* [Task objective]: For every line in the entries that contains "params", show the whole line.

Stored data entries
▼

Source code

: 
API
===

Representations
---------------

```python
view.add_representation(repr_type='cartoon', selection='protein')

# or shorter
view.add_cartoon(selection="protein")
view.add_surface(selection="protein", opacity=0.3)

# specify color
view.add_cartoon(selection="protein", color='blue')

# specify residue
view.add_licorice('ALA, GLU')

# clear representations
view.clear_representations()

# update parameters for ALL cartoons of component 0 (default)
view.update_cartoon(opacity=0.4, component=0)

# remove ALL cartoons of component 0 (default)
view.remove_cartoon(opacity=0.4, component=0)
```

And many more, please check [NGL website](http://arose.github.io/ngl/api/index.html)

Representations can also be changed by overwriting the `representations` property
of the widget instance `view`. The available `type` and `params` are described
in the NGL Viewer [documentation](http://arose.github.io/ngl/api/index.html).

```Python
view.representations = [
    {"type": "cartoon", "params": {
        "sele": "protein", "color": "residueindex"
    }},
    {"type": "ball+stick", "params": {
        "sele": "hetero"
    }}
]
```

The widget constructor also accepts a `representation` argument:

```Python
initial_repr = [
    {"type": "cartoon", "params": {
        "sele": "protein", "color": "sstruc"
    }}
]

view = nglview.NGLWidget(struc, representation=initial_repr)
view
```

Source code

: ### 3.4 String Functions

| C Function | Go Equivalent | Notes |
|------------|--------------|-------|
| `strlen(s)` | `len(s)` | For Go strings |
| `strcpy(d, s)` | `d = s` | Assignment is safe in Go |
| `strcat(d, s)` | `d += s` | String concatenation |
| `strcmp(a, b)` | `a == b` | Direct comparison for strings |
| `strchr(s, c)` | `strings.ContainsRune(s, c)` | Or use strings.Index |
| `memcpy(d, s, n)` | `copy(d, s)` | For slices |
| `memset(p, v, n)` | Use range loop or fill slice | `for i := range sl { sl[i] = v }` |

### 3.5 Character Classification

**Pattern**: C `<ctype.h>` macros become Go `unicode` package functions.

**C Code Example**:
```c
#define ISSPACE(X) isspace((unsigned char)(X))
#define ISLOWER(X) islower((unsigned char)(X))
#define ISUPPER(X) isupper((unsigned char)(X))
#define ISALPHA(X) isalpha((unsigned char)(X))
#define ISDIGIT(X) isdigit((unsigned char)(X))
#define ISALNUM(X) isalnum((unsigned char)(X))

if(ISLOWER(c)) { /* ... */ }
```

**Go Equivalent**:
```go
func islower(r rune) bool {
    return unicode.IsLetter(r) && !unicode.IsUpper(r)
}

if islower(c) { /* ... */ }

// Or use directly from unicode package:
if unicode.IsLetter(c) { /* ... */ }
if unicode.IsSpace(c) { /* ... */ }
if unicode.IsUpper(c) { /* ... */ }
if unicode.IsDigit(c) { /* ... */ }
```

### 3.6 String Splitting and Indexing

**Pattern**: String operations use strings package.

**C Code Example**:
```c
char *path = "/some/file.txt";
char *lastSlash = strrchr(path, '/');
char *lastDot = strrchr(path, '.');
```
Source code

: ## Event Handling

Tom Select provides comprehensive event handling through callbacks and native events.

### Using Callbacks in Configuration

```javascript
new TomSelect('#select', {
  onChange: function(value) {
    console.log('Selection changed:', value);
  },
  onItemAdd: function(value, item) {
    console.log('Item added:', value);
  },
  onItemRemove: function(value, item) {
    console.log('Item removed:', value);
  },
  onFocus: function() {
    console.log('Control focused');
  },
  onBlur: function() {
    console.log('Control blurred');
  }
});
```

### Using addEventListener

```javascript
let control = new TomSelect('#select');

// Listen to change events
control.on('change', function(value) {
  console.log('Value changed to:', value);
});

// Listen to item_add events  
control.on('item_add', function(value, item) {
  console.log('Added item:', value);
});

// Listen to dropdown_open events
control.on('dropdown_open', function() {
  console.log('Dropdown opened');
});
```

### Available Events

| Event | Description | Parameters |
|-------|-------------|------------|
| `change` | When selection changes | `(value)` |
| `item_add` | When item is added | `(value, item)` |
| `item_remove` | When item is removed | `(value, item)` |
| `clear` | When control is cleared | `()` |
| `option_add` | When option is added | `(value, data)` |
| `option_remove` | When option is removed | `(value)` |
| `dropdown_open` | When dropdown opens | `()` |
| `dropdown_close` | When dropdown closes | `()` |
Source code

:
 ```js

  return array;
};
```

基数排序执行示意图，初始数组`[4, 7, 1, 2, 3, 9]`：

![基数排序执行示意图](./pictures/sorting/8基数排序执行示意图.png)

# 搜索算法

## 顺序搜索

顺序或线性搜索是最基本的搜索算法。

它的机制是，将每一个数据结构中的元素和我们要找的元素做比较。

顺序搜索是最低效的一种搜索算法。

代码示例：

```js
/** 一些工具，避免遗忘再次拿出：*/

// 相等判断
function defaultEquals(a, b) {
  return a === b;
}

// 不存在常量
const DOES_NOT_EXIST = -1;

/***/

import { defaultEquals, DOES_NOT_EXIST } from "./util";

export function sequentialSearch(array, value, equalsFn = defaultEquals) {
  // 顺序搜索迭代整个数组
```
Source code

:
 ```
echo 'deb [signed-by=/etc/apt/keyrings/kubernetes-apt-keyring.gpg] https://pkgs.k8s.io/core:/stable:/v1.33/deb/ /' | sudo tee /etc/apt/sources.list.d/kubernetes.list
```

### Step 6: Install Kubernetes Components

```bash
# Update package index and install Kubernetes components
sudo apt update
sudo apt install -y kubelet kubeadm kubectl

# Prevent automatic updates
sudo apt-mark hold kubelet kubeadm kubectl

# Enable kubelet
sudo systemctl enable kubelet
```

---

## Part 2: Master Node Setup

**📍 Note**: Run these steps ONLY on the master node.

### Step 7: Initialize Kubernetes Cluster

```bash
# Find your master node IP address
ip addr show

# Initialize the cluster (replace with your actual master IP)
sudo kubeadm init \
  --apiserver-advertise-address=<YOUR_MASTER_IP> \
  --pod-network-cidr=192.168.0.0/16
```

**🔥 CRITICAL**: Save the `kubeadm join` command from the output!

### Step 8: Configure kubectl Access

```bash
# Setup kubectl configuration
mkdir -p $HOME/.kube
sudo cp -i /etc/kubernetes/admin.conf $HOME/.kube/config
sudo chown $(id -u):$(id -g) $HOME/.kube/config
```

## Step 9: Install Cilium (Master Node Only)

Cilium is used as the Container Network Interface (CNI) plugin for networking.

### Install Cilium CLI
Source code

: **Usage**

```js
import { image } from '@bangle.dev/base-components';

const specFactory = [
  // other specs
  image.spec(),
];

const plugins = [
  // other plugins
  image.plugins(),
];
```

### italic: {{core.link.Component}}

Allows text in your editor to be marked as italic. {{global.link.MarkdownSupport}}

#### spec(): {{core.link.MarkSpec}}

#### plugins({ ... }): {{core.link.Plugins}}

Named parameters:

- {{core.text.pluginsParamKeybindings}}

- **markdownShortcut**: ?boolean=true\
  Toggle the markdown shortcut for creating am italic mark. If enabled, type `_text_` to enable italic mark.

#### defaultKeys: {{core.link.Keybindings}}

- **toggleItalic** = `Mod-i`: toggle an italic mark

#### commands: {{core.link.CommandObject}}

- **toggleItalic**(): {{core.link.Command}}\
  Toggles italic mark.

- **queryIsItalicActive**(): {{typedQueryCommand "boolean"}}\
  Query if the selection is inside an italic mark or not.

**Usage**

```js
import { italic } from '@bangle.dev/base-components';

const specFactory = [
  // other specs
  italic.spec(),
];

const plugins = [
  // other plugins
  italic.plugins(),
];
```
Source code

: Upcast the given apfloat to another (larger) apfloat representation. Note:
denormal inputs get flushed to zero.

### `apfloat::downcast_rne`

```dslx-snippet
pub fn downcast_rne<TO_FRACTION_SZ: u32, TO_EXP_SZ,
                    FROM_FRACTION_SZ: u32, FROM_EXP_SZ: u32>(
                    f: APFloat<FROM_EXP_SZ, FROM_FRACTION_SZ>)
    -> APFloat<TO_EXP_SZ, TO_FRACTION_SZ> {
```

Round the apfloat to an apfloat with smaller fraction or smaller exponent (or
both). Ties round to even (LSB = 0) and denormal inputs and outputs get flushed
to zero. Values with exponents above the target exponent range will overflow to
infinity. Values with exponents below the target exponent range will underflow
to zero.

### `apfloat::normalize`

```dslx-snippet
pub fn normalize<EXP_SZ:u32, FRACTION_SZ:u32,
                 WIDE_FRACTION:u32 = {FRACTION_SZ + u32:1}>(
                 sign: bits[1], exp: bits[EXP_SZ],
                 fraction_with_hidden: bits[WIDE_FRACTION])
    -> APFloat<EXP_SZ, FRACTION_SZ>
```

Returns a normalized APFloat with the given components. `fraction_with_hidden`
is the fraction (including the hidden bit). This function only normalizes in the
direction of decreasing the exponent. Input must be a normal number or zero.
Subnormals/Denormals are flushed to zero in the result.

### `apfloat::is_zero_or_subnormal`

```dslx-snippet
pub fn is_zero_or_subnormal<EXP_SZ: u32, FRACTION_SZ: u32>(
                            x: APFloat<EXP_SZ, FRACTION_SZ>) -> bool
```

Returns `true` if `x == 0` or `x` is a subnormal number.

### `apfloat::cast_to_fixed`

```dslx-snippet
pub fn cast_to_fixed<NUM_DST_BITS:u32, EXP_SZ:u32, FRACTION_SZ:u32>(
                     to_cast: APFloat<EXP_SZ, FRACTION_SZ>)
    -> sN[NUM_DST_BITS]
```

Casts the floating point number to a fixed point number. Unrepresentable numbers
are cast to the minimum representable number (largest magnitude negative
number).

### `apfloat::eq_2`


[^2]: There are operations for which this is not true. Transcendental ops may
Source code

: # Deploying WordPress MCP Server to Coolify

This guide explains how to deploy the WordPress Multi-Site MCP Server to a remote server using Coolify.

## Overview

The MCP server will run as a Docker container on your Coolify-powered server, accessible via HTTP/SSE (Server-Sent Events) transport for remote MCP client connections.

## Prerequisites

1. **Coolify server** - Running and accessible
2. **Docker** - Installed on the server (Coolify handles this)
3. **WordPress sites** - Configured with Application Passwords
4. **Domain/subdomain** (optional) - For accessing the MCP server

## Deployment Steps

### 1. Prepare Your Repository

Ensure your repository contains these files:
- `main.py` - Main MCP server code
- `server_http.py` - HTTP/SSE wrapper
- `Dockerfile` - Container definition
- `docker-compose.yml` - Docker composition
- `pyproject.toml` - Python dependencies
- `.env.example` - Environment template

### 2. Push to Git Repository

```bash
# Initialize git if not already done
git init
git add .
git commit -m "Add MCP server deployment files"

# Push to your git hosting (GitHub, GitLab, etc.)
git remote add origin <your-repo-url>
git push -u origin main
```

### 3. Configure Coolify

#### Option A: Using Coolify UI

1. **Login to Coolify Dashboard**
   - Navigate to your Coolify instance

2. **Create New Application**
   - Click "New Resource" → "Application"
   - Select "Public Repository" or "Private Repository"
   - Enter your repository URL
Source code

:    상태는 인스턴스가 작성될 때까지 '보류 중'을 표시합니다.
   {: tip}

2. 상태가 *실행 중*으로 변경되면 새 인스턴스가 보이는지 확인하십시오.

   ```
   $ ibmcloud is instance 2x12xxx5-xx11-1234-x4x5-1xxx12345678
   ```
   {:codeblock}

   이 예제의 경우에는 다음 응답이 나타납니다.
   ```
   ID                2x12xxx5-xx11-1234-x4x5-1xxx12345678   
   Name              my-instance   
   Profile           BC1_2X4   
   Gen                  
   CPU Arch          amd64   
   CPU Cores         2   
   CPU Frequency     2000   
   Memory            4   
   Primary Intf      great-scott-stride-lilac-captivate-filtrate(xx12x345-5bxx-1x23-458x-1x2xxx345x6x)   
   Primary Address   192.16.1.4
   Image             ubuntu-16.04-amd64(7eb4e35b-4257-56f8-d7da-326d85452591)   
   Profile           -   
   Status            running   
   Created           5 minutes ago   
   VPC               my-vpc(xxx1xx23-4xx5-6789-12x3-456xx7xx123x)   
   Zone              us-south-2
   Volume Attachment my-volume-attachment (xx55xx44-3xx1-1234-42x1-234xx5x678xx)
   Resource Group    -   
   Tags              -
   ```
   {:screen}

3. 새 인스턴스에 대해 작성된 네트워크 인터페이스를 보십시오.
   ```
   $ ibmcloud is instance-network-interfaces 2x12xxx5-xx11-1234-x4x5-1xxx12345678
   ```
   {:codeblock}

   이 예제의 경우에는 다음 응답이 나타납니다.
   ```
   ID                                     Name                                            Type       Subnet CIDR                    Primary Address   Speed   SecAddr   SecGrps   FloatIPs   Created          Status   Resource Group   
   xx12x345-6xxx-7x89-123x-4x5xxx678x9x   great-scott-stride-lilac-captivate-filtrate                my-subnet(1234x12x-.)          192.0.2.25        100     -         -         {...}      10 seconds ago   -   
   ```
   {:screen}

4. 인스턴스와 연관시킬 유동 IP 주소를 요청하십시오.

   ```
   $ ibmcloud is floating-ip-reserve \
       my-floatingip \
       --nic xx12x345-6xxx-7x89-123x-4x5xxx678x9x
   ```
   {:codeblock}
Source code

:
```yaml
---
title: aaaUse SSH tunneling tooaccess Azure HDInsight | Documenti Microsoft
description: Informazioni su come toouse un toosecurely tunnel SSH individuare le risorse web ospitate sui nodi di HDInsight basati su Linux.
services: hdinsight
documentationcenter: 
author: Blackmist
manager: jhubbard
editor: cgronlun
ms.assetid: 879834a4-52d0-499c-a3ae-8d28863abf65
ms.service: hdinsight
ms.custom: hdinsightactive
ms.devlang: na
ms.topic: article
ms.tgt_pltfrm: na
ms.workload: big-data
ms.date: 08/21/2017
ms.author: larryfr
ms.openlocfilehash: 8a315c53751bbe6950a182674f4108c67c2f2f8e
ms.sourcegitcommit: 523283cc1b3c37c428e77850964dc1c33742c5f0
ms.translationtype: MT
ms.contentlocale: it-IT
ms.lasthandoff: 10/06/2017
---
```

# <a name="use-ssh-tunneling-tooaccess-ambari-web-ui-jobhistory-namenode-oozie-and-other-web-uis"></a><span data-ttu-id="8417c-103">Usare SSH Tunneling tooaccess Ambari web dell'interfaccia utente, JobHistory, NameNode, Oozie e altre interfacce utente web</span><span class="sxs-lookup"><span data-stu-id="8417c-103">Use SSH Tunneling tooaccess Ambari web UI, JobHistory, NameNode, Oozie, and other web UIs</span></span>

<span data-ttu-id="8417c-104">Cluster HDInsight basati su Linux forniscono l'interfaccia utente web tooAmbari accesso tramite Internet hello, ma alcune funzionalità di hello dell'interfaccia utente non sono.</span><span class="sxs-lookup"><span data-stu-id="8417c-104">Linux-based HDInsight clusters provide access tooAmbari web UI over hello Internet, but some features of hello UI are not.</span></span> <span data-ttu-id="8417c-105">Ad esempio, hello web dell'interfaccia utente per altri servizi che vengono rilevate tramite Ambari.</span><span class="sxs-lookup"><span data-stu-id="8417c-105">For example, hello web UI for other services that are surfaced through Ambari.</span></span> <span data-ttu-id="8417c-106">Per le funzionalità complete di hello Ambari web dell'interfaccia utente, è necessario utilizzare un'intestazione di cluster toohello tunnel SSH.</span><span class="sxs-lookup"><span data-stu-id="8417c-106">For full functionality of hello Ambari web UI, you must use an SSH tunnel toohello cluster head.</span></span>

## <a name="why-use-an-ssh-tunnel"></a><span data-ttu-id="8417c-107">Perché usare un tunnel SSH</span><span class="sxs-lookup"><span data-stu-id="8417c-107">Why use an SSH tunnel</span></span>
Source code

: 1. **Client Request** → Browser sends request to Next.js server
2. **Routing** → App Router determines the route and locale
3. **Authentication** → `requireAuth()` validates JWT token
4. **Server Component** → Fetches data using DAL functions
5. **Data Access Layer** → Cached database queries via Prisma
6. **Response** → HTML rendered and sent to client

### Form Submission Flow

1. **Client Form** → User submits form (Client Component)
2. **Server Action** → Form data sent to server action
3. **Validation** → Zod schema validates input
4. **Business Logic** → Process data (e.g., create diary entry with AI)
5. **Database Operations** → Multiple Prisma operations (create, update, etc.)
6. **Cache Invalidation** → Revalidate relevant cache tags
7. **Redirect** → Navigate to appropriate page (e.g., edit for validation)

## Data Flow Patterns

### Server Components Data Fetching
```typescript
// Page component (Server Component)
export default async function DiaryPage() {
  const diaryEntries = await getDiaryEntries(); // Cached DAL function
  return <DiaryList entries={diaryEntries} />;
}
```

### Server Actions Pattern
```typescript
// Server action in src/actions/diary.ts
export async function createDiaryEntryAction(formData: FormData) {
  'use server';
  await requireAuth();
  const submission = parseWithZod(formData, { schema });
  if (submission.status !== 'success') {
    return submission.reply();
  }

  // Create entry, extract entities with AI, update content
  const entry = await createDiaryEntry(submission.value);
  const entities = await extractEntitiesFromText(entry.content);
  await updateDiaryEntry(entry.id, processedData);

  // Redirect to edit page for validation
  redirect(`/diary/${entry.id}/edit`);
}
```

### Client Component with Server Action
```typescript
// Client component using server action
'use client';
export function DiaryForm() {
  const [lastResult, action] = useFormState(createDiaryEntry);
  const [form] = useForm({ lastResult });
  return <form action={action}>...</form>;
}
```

▲

* [Task response]:
of the widget instance `view`. The available `type` and `params` are described
    {"type": "cartoon", "params": {
    {"type": "ball+stick", "params": {
    {"type": "cartoon", "params": {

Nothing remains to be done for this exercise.